Agreed that this doesn't help identify a function for the hanging bowls while the owner was alive! There may be one or two clues, and I'll come back to this next time. They may of course have had several functions that varied over time and place, or between families, or on individual whim.

It may be possible that (some) hanging bowls were acquired specifically as funeral containers and never had a use in life - if I understand it correctly, the classic cremation urn is a specific object and not a re-used domestic pot. It seems a bit unlikely to me, because the hanging bowls are so impressive you'd think people would want to use them to display status in life as well as death, but people may not have seen it that way in the 7th C. Maybe you commissioned the hanging bowl for your burial years in advance, like an Egyptian pharoah commissioning his pyramid, and kept it packed away until occasion demanded.
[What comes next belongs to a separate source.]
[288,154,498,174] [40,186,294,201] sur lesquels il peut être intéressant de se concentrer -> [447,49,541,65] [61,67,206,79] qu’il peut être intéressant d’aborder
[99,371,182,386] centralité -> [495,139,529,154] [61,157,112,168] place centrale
Or maybe you had it displayed somewhere to remind you of your own mortality (not that you'd think an early English warlord would need much reminding) or as a status object to show you had your funeral all planned out, a bit like having a pre-bought burial plot.

Anonymous said...

How strange that an item so strongly associated with the Anglo-Saxons should, seemingly, come from the pre-existing Celtic (ie Brythonic/Irish) cultures. I wonder if they were old(3-400yrs?) when they were buried?

Carla said...

Esmeraldamac - Hello and welcome! It's possible that they were antique objects when buried; that would be consistent with the repairs. The big silver dish in the Sutton Hoo ship burial had a stamp of the Byzantine emperor Anastasius, dating it to around 500 AD, so antique imported metalware could be used as grave goods. Unfortunately in the absence of similar date stamps, hanging bowls can't be precisely dated. Any dates tend to be derived from association (what they were buried with) and art history (the style of decoration). The first of these only says when the hanging bowl was buried, not necessarily when it was made, and the second only gives a very approximate range because decorative styles may continue in fashion for a variable time, or may be retained for particular applications long after they have gone out of general fashion.
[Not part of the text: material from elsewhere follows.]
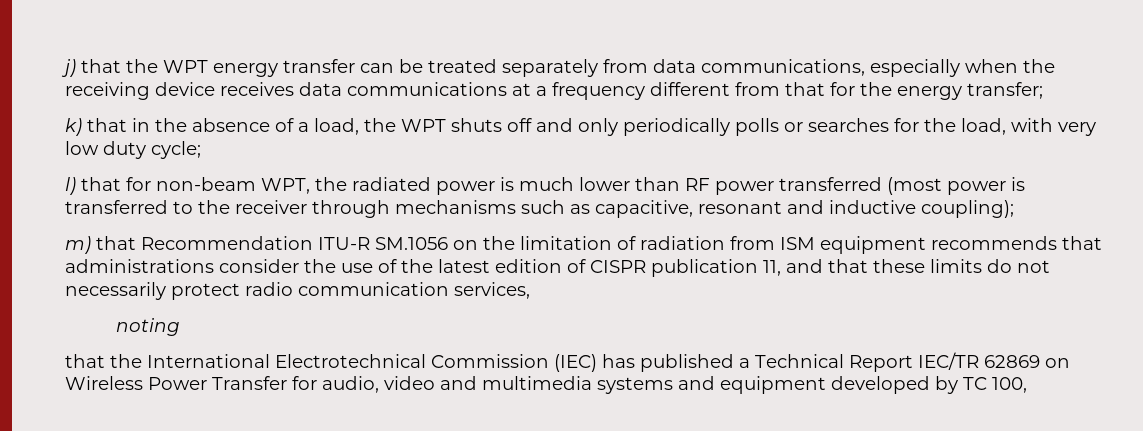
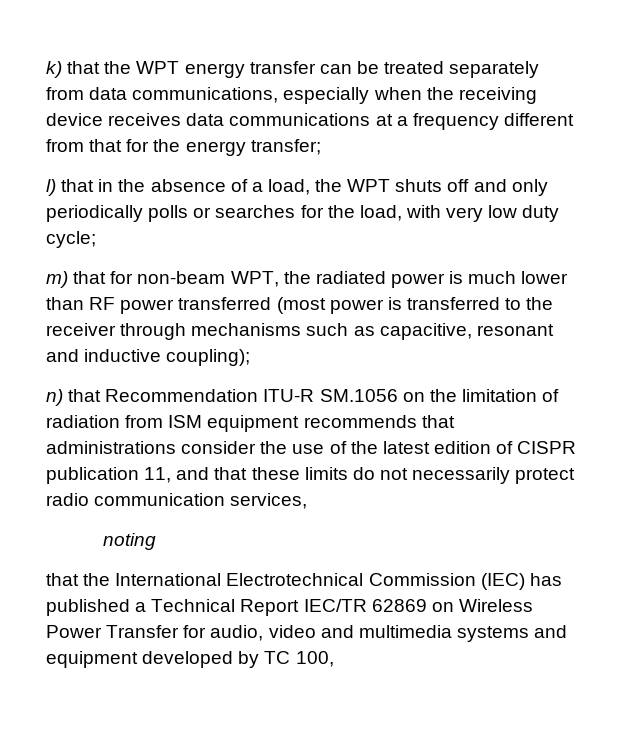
[61,59,76,77] j) -> [46,61,62,78] k)
[65,118,82,136] k) -> [46,179,56,196] l)
[65,177,76,195] l) -> [46,271,68,288] m)
[65,236,91,254] m) -> [46,389,63,406] n)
They may have been in contemporary use in co-existing cultures in Ireland and western Britain. Ireland certainly had church links with various English kingdoms in the seventh century, with Irish or Iona-trained monks founding monasteries in East Anglia (Fursey) and Northumbria (Aidan). Penda of Mercia famously had Brittonic military allies throughout his reign, and there was at least one royal marriage between English Northumbria and the western Brittonic kingdom of Rheged (probably, though not certainly, somewhere in the region of modern Cumbria) in the 630s. So there were family, ecclesiastical and co-operative military contacts between English and Brittonic/Irish cultures, and the hanging bowls may have travelled by the same sort of routes. They may have been used all over Britain. Most of the surviving examples are from Anglo-Saxon rich graves, but that may just be an accident of survival - the pagan English helpfully buried artefacts for us to find, whereas in western Britain they didn't.

Anonymous said...

You're thinking what I'm thinking, and of course, Cumbrians have been exporting their wares to the eastern side of the country for a long time - starting with neolithic hand axes!

And Rhiemelth married Oswy, as you say. I specialise in Cumbrian history :)

Carla said...

Indeed she did, and I don't suppose she was the only one, just the best documented. Have you read Kathleen Herbert's novel about Rhianmellt, Queen of the Lightning?

Anonymous said...

First wife, I think. I've got Kathleen Herbert's book, but haven't read it yet. I should!

Carla said...

Very probably before Eanflaed, at any rate, since she appears immediately before Eanflaed in the Durham Liber Vitae and before Eanflaed in the Historia Brittonum entry. Possibly not his first wife though, since depending when she married Oswy, it may be possible that he had already been married (possibly to the lady who was the mother of Aldfrid).

I can highly recommend Queen of the Lightning; it's one of my favourite historical novels.